Start of EXTRACTED TEXT

THE CHIEF JUSTICE. Remedies often are.

MR. JUSTICE McREYNOLDS. What power is there in a State Government or Federal Government or any other government to repudiate debts?

MR. CHILDERS. I think that is answered. I don't think there is any power, and I don't think the power ought to be there. As a matter of economics, I believe it would do much more harm to these districts than it could possibly do good. And if the power existed, the power might be exercised all the way.

By leave of Court, briefs of amici curiae were filed by Messrs. U.S. Webb, Attorney General of California, Greek L. Rice, Attorney General of Mississippi, Ray McKittrick, Attorney General of Missouri, Gray Mashburn, Attorney General of Nevada, Frank H. Patton, Attorney General of New Mexico, I.H. Van Winkle, Attorney General of Oregon, and Ray E. Lee, Attorney General of Wyoming, on behalf of those States; Messrs. G.W. Hamilton, Attorney General of Washington, and Fred J. Cunningham, on behalf of the State of Washington; and Messrs. Jack Holt, Attorney General of Arkansas, and Chas. D. Frierson, on behalf of the State of Arkansas and certain drainage districts thereof, all in support of appellant in No. 772; by Messrs. Cary D. Landis, Attorney General of Florida, and Giles J. Patterson, on behalf of the State of Florida, in support of appellant in No. 757; and by Messrs. Francis V. Keesling and Charles L. Childers, on behalf of the West Coast Life Ins. Co., in support of appellees.


These are direct appeals from the judgment of the District Court for the Southern District of California under the Act of August 24, 1937, c. 754, 50 Stat. 751. They present the question of the constitutional validity of the Act of August 16, 1937, 50 Stat. 653, amending the Bankruptcy Act by adding Chapter X providing for the composition of indebtedness of the taxing agencies or instrumentalities therein described. A certificate was issued to the Attorney General and the United States intervened. The District Court held the statute invalid as applied to the appellant and dismissed its petition for composition. The court considered itself bound by the decision in Ashton v. Cameron County District, 298 U.S. 513.

Appellant, the Lindsay-Strathmore Irrigation District, was organized in the year 1915 under the California Irrigation District Act of March 31, 1897 (Cal. Stat. 1897, p. 254). It comprises about 15,260 acres in Tulare County. It is an irrigation district and taxing agency created for the purpose of constructing and operating irrigation projects and works devoted to the improvement of lands for agricultural purposes. On September 21, 1937, it presented its petition for the confirmation of a plan of composition. The petition alleged insolvency; that its indebtedness consisted of outstanding bonds aggregating $1,427,000 in principal, with unpaid interest of $439,085.15; that no interest or principal falling due since July 1, 1933. had been paid; that the low price of agricultural products had prevented the owners of land within the irrigation district from meeting their assessments; that upon the assessment levied by the District in the year 1932 there was a delinquency of 47 per cent. and that since that year there had been levied only an assessment of sufficient amount to maintain and operate its works; that the District's plan for the composition of its debts provided for the payment in cash of a sum equal to 59.978 cents for each dollar of the principal amount of its outstanding bonds in satisfaction of all amounts due; that creditors owning about 87 per cent. in the principal amount of the bonds had accepted the plan and consented to the filing of the petition; and that payment of the amount required was to be made from the proceeds of a loan which the Reconstruction Finance Corporation had agreed to make upon new refunding serial bonds equal to the amount borrowed and bearing interest at four per cent.

End of EXTRACTED TEXT
Start of DATASET EXTRACT

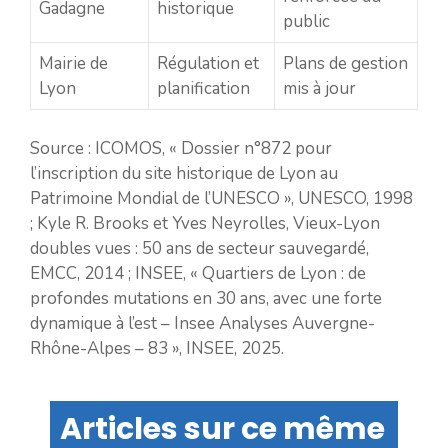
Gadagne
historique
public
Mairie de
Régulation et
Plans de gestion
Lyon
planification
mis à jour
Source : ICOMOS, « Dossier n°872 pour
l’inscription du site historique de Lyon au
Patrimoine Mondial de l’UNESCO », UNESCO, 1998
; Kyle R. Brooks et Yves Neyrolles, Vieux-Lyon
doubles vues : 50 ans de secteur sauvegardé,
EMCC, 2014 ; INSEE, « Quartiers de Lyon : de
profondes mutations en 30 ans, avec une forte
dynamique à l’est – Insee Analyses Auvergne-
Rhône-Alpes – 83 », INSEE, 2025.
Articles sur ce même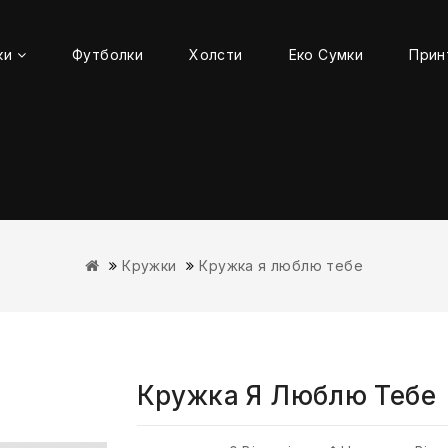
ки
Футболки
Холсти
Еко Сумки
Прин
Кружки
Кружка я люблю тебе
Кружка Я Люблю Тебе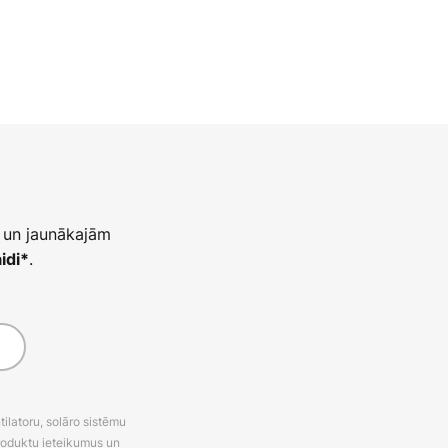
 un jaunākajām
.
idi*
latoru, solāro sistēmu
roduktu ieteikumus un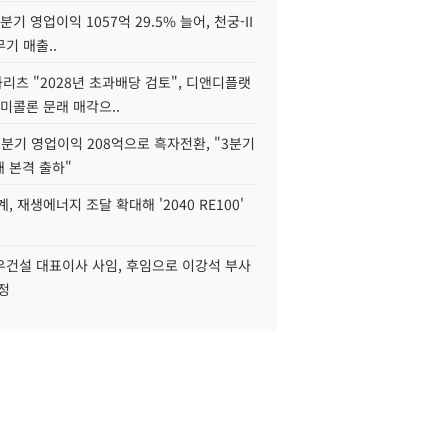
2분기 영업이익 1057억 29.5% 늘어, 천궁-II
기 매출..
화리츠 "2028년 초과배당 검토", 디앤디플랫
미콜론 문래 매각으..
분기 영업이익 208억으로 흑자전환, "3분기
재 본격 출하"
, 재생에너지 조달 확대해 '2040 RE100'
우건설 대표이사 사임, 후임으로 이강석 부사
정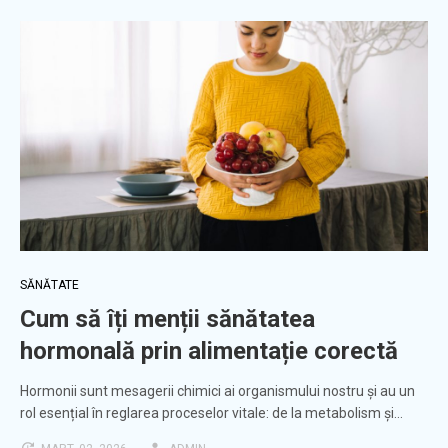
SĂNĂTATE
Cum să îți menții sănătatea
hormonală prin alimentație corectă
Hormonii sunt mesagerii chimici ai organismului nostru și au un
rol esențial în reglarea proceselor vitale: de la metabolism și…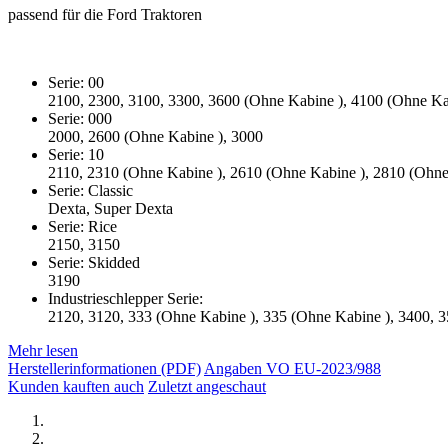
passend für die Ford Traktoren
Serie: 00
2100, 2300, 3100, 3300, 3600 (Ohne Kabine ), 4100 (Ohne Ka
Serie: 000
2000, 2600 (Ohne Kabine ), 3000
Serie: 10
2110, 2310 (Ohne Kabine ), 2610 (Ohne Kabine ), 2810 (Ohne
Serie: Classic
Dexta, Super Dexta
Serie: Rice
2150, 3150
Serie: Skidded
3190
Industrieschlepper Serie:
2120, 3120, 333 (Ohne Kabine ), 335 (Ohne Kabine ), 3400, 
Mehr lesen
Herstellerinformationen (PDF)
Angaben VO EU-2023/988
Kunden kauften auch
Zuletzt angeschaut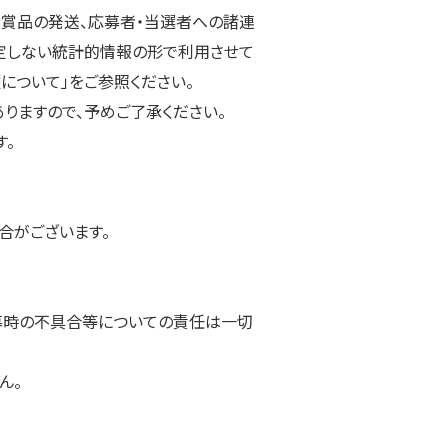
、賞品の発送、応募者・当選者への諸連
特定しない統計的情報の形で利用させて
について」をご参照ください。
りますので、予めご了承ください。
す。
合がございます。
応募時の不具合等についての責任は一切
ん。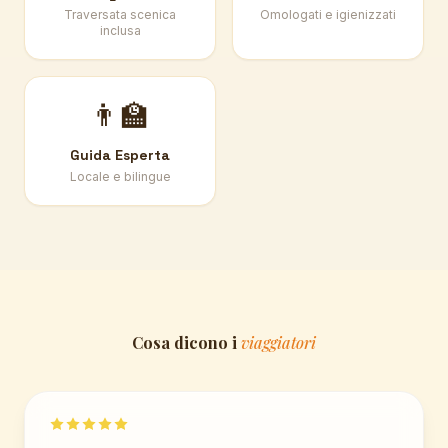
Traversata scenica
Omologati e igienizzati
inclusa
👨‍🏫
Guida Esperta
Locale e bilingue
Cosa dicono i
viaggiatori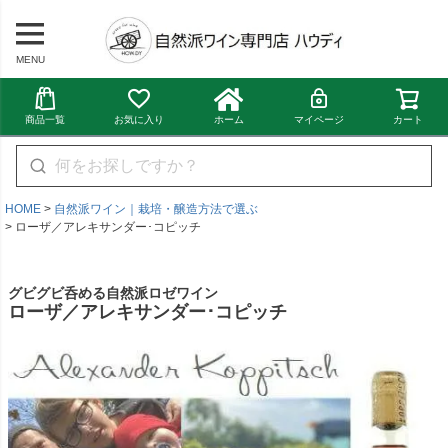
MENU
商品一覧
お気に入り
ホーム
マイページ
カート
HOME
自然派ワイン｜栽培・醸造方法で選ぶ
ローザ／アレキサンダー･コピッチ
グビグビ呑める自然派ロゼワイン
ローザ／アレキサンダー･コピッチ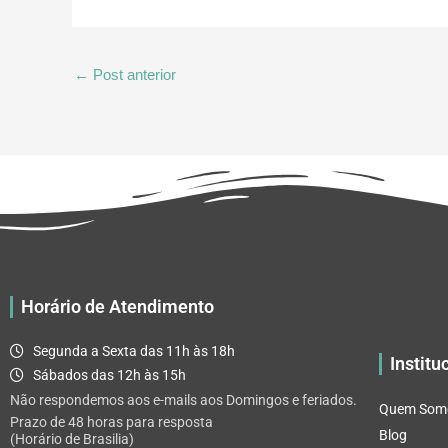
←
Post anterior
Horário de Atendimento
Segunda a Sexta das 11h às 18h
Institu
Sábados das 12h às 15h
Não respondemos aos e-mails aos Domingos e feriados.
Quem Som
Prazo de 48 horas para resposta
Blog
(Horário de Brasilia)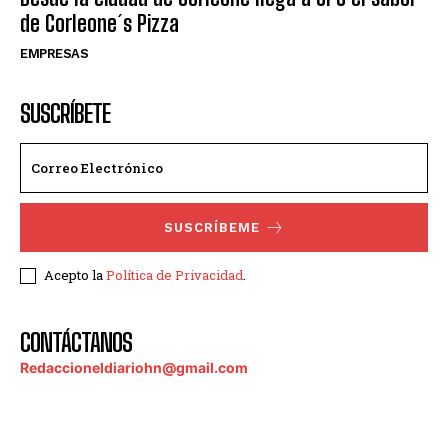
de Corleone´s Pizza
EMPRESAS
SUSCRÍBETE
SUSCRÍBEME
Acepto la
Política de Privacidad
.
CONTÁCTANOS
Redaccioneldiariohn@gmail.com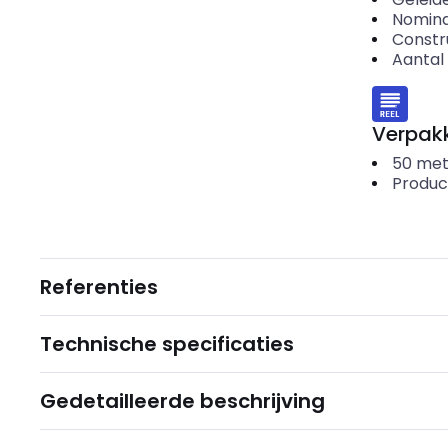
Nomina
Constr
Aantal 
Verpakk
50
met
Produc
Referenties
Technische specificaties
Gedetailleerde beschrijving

End of DATASET EXTRACT
Start of DATASET EXTRACT

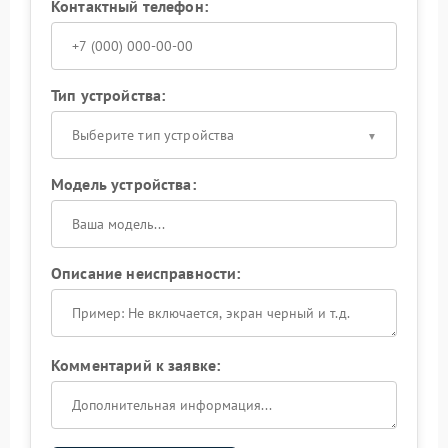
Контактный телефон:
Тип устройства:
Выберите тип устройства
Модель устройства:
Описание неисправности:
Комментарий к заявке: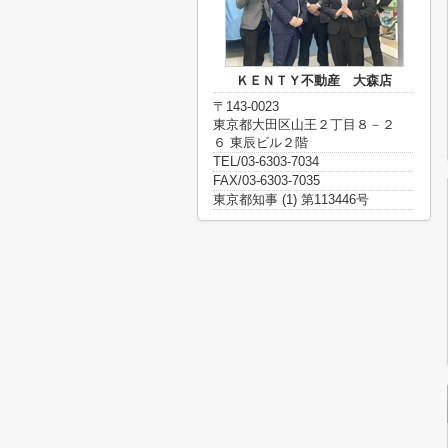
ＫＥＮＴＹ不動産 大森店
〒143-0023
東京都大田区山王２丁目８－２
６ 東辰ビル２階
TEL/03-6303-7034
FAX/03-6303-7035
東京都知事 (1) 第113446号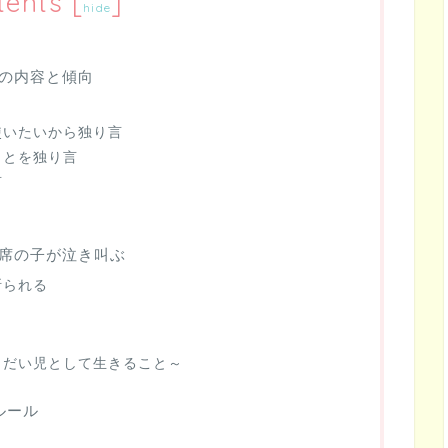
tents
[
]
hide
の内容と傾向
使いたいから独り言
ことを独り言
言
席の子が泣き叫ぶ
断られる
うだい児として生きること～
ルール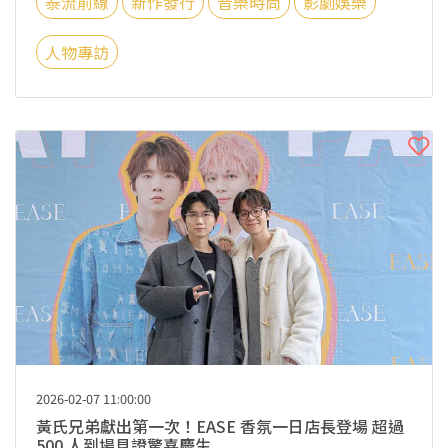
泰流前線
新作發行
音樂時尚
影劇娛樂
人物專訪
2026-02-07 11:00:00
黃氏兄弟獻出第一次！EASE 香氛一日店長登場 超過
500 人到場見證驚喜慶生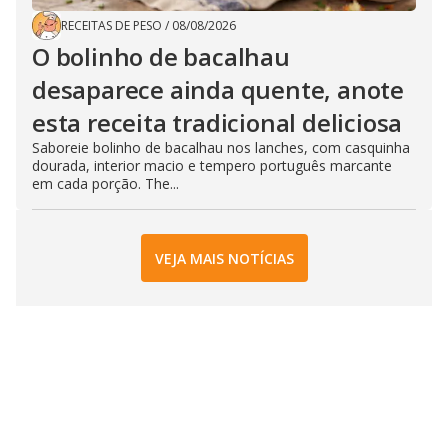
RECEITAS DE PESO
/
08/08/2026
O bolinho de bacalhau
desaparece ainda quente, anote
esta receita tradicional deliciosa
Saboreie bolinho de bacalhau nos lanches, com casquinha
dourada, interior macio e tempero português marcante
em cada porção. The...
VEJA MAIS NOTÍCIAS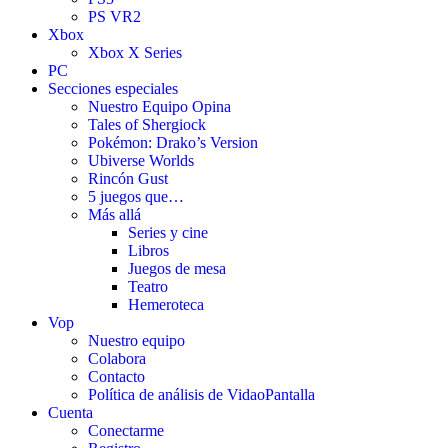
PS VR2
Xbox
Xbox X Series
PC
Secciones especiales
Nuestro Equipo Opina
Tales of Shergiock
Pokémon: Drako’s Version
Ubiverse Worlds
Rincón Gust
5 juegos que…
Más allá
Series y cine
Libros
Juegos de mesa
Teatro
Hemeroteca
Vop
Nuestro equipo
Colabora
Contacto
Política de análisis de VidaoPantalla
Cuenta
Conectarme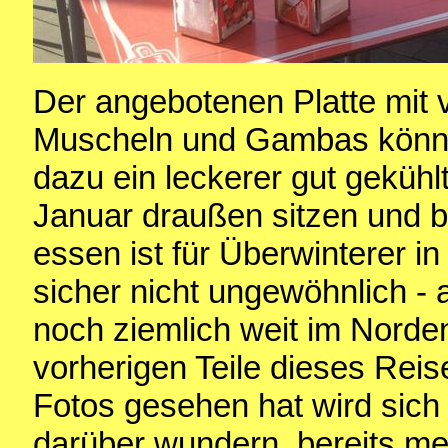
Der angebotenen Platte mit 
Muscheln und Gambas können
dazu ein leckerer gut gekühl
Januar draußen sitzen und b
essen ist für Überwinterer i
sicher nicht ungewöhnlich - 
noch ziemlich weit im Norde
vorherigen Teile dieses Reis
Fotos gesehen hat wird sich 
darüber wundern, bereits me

End of DATASET EXTRACT

TASKS AND EXERCISES:
1. In the court opinion, list the States whose Attorneys General are named in the group of amici that ends with the words "on behalf of those States".
2. According to the court opinion, how many acres does the Lindsay-Strathmore Irrigation District comprise, and in which county?
3. Proceed with the court opinion on the irrigation district's composition petition, picking up right after its final sentence.

ANSWER SECTION:
1. California, Mississippi, Missouri, Nevada, New Mexico, Oregon, Wyoming

2. About 15,260 acres in Tulare County.

3.
The District Court approved the petition as filed in good faith and directed the creditors to show cause why an injunction should not issue staying the commencement of suits upon the securities affected by the plan. The appellees as bondholders appeared and moved to dismiss the petition upon the ground that Chapter X of the Bankruptcy Act violated the Fifth and Tenth Amendments of the Federal Constitution. It appeared from the return to the order to show cause that these creditors had obtained an alternative writ of mandate from the state court directing the county board of supervisors to levy an assessment upon the lands within the District sufficient to pay the amounts due the complaining creditors, and that the proceedings in that court had been suspended pending the proceeding in the bankruptcy court.

First. Chapter X of the Bankruptcy Act is limited to voluntary proceedings for the composition of debts. Aside from the question as to the power of the Congress to provide this method of relief for the described taxing agencies, it is well settled that a proceeding for composition is in its nature within the federal bankruptcy power. Compositions were authorized by the Bankruptcy Act of 1867, as amended by the Act of 1874, c. 390, § 17, 18 Stat. 182. It is unnecessary to the validity of such a proceeding that it should result in an adjudication of bankruptcy. In re Reiman, 20 Fed. Cas. 490, 496, 497; Continental National Bank v. Chicago, R.I. P. Ry. Co., 294 U.S. 648, 672, 673. In the Continental Bank case, in the course of a full consideration of the scope of the federal bankruptcy power and of the evolution of its exercise, we said:

"The constitutionality of the old provision for a composition is not open to doubt. In re Reiman, 20 Fed. Cas. 490, 496-497, cited with approval in Hanover National Bank v. Moyses, supra. [ 186 U.S. at p. 187.] That provision was there sustained upon the broad ground that the `subject of bankruptcies' was nothing less than `the subject of the relations between an insolvent or nonpaying or fraudulent debtor, and his creditors, extending to his and their relief.' That it was not necessary for the proceedings to be carried through in bankruptcy was held not to warrant the objection that the provision did not constitute a law on the subject of bankruptcies."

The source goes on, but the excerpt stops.